# Hover over thread title does not show snippet in Chrome



## fredtgreco (Jul 1, 2015)

Just checking to see if anyone else is having this issue. Previously, when you put the cursor over the title of a thread. the first few lines of the thread would show in a pop-up. Now that feature does not work in Chrome. It still works for me in Firefox.
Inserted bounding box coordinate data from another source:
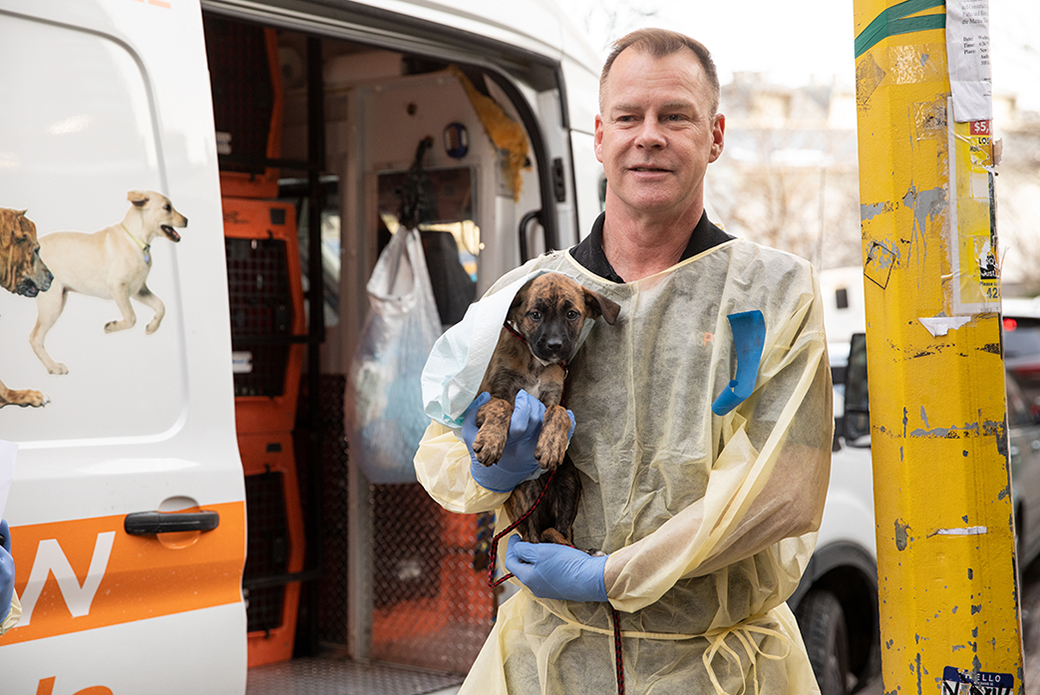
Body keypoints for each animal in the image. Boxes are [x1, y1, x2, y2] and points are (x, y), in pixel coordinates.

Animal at [474, 274, 615, 545]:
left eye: (571, 314)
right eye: (535, 315)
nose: (554, 345)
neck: (535, 363)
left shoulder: (554, 399)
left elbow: (559, 414)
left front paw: (551, 446)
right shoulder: (484, 398)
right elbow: (502, 405)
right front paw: (491, 442)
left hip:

I have checked Chrome in .e. with all extensions off) and the problem persists.


----------



## NaphtaliPress (Jul 1, 2015)

I can confirm still works in Firefox 38.0.5 Bugging me to upgrade to 39 but have not yet.


----------



## fredtgreco (Jul 1, 2015)

Yes, it works in FF 38.0.5 (latest version), and IE. Just not Chrome.


----------



## Covenant Joel (Jul 1, 2015)

Working for me in Chrome on Macbook.


----------



## Nebrexan (Jul 1, 2015)

The popup works for me in Chrome 43. (Didn't intend for that to rhyme.)


----------



## VictorBravo (Jul 1, 2015)

Same here. preview, or whatever it's called, works on Chrome on Win 7 here.

BTW, after refusing and refusing the pestering reminders, I did allow Chrome to update a day ago.


----------



## SolaScriptura (Jul 1, 2015)

Works for me using Safari.


----------



## Edward (Jul 1, 2015)

NaphtaliPress said:


> I can confirm still works in Firefox 38.0.5 Bugging me to upgrade to 39 but have not yet.



Still at 38.0.5 and nothing about 39 here.


----------



## NaphtaliPress (Jul 1, 2015)

Maybe your settings; I loosened mine up and getting constant reminders to upgrade to 39.0.


----------



## Backwoods Presbyterian (Jul 1, 2015)

Version 43.0.2357.130 m and works fine


----------



## Edward (Jul 1, 2015)

I've even enabled 'Automatically install updates'. 

So I was a bit surprised it hadn't already issued me 39 if it has been released.


----------



## yeutter (Jul 2, 2015)

It works fine on Opera


----------



## fredtgreco (Jul 3, 2015)

Interesting - not sure what was the issue, but the hover is now working for me in Chrome.


----------